Mons, On Air Studios
12/07/2011, Didier BECU
Yesterday was a bit of a medieval fest as The Dark Cat invited Rosa Crux to Mons, but first we would greet some new Belgian talent called Keltia.
Keltia from Liège describe their music as the soundtrack from a movie that doesn't exist, and if it did then it would be from some other world.
A description that’s been used before but a very fine excuse to give us some blooming medieval treats.
From opening song 'Presage' we saw that this band, who base most of their songs on fairy tales past, had a wide range of instrumentation like violin, didgeridoo and something that looked like an ancient organ.
And the most powerful instrument of all, the voice of her majesty Keltia herself, which reminded me a bit of the godlike voice of a woman by the name of Alison Shaw.
Keltia are a young band and in a way you can see that, but they hide this insecurity with the talent to believe in themselves.
They might indeed living in their own world but as long as they can breed songs like 'Dark Fire', I guess one will want to take them away from there.
If Keltia can be described as drifting away on medieval clouds, then it’s something totally different for Rosa Crux. As their fantasy world balances amongst immortal beauty and a perverse curiosity towards violence and pain.
Created in 1984 (incredible!?) in Rouen and famous for singing in Latin, Rosa Crux are a multimedia-spectacle for both the ears and eyes.

★ ★ ★

Short task 1 -
Answer these questions using the concert review:
(a) Which city is Keltia from?
(b) What song did Keltia open with?
(c) In what year and in which city was Rosa Crux created?
Short task 2 -
Print everything in the concert review from "Keltia from Liège" down to "believe in themselves.", word for word.

★ ★ ★

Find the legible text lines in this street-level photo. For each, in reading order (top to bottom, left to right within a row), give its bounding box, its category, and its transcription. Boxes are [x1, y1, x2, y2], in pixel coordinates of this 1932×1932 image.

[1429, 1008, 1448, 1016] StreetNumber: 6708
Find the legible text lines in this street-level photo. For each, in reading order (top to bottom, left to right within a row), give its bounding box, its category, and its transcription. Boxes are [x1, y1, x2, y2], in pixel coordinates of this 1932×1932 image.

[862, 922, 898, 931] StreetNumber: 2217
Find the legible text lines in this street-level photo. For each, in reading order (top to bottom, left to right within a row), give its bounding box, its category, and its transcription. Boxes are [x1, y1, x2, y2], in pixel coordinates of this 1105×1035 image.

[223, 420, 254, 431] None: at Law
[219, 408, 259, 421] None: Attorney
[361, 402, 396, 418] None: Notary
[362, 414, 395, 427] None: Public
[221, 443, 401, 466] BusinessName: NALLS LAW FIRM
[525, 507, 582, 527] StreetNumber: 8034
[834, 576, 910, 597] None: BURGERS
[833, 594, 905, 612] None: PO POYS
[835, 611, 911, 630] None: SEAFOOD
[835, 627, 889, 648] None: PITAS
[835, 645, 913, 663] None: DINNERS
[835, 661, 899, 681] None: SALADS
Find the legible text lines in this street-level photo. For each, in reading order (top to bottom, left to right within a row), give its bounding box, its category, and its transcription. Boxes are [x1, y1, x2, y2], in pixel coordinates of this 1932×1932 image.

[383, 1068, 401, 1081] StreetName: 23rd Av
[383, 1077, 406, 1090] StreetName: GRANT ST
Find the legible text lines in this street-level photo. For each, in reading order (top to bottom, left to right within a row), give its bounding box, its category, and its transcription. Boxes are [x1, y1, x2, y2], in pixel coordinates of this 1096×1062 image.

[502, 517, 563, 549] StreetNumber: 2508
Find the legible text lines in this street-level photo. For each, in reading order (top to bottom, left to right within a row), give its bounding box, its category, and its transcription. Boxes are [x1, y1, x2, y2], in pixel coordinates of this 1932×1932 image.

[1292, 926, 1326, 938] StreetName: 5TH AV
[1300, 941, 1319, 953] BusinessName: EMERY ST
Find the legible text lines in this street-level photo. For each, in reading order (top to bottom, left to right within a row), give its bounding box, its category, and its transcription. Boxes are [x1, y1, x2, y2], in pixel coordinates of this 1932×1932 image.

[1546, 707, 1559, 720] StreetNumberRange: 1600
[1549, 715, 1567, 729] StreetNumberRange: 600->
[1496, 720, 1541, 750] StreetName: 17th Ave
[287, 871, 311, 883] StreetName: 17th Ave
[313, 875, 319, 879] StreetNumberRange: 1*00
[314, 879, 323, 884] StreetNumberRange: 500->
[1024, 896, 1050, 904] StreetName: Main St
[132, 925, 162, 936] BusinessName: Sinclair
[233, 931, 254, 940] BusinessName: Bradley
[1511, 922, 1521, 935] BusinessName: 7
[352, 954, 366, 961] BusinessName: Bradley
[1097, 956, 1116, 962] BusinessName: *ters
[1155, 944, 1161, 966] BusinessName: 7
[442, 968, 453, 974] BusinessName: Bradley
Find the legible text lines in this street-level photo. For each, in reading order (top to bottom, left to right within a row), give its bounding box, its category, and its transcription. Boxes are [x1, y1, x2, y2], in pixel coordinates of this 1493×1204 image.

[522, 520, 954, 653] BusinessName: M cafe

★ ★ ★

Correct result 1 -
(a) Liège
(b) 'Presage'
(c) 1984, in Rouen

Correct result 2 -
Keltia from Liège describe their music as the soundtrack from a movie that doesn't exist, and if it did then it would be from some other world.
A description that’s been used before but a very fine excuse to give us some blooming medieval treats.
From opening song 'Presage' we saw that this band, who base most of their songs on fairy tales past, had a wide range of instrumentation like violin, didgeridoo and something that looked like an ancient organ.
And the most powerful instrument of all, the voice of her majesty Keltia herself, which reminded me a bit of the godlike voice of a woman by the name of Alison Shaw.
Keltia are a young band and in a way you can see that, but they hide this insecurity with the talent to believe in themselves.